Kenyon is well respected and liked by her students, fellow teachers and staff but it is perhaps her activities outside of school that have garnered the most attention.

Kenyon took a big part in bringing the prestigious Columbia University Teachers College Reading and Writing Project to her school.

The project aims at arming teachers with the latest and greatest teaching methods so they can help teach modern reading and writing techniques to their students.

Kenyon travels to New York at her own expense so she can attend the lectures and workshops at Columbia. She then takes it upon herself to spread that knowledge freely to her co-teachers so that John Baldwin Elementary gets the most up-to-date reading and writing education.

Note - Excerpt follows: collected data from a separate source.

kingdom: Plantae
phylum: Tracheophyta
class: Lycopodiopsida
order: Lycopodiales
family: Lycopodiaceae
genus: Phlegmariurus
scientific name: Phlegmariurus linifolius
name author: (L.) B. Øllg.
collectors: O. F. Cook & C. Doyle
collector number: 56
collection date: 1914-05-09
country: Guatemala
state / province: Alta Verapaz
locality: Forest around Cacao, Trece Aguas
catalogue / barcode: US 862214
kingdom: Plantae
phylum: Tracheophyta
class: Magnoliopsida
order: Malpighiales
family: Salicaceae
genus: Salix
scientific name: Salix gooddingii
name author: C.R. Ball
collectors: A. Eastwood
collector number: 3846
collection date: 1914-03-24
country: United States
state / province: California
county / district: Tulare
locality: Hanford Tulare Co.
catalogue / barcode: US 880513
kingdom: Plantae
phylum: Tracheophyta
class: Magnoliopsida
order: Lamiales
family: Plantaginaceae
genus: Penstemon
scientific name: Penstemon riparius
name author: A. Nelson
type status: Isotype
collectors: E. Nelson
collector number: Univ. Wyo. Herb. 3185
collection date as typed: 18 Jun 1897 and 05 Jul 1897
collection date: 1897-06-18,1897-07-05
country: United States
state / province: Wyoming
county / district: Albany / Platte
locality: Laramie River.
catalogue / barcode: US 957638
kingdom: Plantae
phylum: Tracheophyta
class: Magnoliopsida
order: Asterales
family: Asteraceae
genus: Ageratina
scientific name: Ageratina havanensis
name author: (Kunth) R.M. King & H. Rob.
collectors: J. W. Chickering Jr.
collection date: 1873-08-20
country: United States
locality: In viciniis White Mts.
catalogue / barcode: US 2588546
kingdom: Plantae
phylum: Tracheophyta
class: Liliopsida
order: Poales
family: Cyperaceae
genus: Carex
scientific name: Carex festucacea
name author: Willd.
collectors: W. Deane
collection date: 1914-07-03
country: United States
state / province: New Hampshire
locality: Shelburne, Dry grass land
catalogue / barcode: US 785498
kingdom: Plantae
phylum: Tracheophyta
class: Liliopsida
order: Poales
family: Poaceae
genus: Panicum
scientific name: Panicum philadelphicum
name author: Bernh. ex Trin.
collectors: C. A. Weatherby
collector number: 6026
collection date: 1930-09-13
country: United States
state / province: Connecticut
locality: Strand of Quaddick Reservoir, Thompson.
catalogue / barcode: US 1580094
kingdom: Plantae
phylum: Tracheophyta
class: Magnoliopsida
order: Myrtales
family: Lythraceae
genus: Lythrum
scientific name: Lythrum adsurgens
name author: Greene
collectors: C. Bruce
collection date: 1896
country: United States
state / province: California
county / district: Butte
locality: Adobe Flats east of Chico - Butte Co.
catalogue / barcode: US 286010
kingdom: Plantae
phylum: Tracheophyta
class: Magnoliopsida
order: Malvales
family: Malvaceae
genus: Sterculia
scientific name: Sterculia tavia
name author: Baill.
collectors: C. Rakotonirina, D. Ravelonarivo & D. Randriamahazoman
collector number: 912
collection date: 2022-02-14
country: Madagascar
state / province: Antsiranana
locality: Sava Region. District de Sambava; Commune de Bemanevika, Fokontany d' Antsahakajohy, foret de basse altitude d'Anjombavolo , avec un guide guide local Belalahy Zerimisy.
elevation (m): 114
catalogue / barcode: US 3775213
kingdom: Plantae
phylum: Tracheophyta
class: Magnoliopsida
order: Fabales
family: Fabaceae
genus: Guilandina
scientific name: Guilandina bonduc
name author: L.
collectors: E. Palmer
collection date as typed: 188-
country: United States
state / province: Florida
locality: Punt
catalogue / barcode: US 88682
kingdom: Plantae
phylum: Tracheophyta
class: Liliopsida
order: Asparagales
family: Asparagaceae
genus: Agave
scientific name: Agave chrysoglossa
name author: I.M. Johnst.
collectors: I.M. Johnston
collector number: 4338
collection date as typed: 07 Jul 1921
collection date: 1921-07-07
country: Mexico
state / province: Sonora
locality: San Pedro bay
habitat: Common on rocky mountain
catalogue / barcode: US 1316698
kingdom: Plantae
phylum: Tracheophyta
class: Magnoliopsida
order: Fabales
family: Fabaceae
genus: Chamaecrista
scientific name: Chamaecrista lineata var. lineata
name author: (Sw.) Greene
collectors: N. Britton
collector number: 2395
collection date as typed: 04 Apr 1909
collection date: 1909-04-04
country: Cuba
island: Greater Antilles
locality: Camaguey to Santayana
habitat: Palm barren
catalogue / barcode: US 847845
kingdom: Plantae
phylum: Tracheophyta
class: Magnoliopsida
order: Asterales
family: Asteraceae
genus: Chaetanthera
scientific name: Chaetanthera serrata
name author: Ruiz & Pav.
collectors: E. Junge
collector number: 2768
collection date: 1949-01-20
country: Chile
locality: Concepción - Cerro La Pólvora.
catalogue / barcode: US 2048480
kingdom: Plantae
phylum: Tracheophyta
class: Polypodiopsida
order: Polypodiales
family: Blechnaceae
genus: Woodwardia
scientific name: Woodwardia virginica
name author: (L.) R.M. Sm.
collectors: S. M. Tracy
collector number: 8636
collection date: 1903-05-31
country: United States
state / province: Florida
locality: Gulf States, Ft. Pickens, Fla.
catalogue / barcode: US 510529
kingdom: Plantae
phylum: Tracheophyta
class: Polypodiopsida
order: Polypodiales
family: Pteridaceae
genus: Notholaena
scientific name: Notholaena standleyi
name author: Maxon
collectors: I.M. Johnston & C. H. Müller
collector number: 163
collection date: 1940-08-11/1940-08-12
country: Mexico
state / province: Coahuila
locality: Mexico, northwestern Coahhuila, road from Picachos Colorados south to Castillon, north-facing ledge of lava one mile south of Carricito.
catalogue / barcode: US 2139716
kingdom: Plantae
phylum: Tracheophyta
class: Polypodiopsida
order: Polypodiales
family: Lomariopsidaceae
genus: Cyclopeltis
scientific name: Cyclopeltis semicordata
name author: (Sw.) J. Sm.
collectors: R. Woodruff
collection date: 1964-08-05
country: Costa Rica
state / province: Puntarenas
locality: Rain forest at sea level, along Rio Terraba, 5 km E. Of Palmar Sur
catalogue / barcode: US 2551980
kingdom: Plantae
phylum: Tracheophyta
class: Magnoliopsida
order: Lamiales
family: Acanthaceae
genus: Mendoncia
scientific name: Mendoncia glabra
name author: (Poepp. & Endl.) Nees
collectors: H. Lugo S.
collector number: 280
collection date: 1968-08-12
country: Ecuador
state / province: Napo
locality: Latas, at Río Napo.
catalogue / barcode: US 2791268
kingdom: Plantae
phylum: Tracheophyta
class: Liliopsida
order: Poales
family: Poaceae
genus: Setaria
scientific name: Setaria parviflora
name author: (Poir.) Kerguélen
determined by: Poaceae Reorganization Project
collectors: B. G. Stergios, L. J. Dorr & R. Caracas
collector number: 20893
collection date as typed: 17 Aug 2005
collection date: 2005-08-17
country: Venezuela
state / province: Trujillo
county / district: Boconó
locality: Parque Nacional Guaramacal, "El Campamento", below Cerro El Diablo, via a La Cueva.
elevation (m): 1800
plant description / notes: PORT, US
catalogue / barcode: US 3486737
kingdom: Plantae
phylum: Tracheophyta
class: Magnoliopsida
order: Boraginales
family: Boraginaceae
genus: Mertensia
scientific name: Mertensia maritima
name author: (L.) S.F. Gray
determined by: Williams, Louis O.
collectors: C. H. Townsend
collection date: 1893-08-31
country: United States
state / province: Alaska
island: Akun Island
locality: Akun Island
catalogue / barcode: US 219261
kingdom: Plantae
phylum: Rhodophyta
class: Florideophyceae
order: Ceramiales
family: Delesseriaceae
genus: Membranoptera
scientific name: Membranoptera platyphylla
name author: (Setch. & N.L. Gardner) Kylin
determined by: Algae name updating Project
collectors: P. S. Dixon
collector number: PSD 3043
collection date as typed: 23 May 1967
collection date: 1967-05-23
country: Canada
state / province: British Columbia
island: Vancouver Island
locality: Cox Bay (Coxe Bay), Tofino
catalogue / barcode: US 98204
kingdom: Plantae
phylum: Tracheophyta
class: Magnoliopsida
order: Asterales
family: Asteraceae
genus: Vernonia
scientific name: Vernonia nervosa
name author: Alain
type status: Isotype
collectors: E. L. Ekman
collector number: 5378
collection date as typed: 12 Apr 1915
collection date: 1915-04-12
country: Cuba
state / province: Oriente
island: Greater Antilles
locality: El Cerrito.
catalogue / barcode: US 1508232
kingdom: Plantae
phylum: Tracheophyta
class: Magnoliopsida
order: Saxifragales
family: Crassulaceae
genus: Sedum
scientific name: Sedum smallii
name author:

And she said that this extra credit work she does is even more important with so few education dollars to go around.

“This kind of work becomes more and more important as cuts continue because the lack of money for training [could] ruin teacher’s ability to learn,” said Kenyon. “We need to come together and support each other.”

She said she is grateful for the nomination. Despite the honor, however, Kenyon is quick to divert attention to her colleagues and to urge everyone involved to keep the quality of education high even as education spending is ground to an all time low.

Kenyon said she hopes to use her nomination as an opportunity to draw attention to that cause and maintain the quality of education that San Ramon is known for.

“We’re all in this together,” she said. “It takes a village.”